───── Brano da leggere
La pietra lunare di Satapur
- Autore: Sujata Massey
- Genere: Gialli, Noir, Thriller
- Categoria: Narrativa Straniera
- Casa editrice: Neri Pozza
- Anno di pubblicazione: 2019
La pietra lunare di Satapur (Neri Pozza, 2019, traduzione dall’inglese di Laura Prandino) è il secondo romanzo di Sujata Massey, autrice della serie "Le inchieste di Parveen Mitry", che vede come protagonista una delle prime donne indiane a esercitare la professione in uno studio legale. Ambientato nell’India degli anni ’20, segue il debutto di grande successo della nuova investigatrice avvenuto ne Le vedove di Malabar Hill.
Siamo nel 1922, l’India non ha ancora ottenuto l’indipendenza e la Kolhapur Agency, un ramo del servizio civile britannico, esercita l’autorità sugli affari interni di venticinque stati feudali principeschi dell’India Occidentale, tra cui quello di Satapur – un piccolo principato immaginario incastonato nelle splendide montagne del Sahyadri, grande solo cento chilometri quadrati.
──────────
Compito scritto 1 |
Per ciascuna affermazione indica se concorda con il brano, rispondendo sì o no e citando testualmente le parole del brano che lo stabiliscono. (a) Il romanzo è ambientato nell'India degli anni '20. (b) Satapur è un principato realmente esistito. (c) La traduzione italiana è di Laura Prandino.
───── Voci di dati
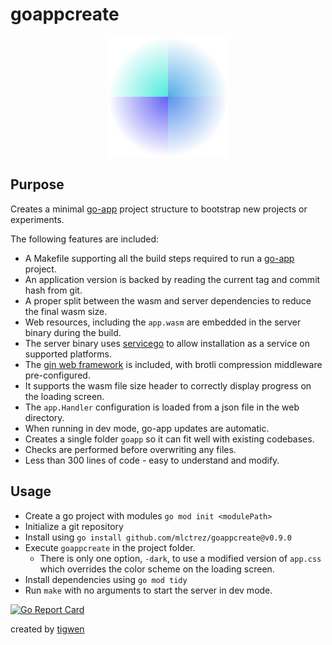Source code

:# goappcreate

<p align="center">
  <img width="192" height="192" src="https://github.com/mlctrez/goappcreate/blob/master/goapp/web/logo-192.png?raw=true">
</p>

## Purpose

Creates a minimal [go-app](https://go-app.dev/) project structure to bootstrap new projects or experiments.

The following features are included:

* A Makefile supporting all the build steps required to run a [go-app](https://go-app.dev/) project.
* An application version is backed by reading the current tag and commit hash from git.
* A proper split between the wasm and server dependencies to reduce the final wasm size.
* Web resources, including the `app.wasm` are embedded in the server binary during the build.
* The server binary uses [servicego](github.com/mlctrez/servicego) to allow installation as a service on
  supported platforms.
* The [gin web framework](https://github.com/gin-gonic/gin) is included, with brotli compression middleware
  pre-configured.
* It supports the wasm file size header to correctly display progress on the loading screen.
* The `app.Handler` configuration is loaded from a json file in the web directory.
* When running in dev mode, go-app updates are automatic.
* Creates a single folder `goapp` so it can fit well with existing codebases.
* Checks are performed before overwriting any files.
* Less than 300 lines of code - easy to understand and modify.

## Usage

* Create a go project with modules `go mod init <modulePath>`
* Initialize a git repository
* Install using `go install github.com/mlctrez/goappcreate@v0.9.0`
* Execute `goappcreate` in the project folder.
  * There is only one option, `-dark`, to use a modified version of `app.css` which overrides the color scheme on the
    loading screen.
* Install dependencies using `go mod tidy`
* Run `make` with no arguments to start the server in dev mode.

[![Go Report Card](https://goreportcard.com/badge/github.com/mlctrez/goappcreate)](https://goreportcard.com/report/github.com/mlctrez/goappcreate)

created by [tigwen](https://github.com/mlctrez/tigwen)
──────────
Compito scritto 2 |
Estrai dalle voci, senza alcuna modifica, il tratto che va dalla riga contenente "Creates a minimal" fino alla riga contenente "The following features", entrambe comprese.

Spazio risposta 1 |
(a) Sì: «Ambientato nell’India degli anni ’20».
(b) No: «un piccolo principato immaginario».
(c) Sì: «traduzione dall’inglese di Laura Prandino».

Spazio risposta 2 |
Creates a minimal [go-app](https://go-app.dev/) project structure to bootstrap new projects or experiments.

The following features are included:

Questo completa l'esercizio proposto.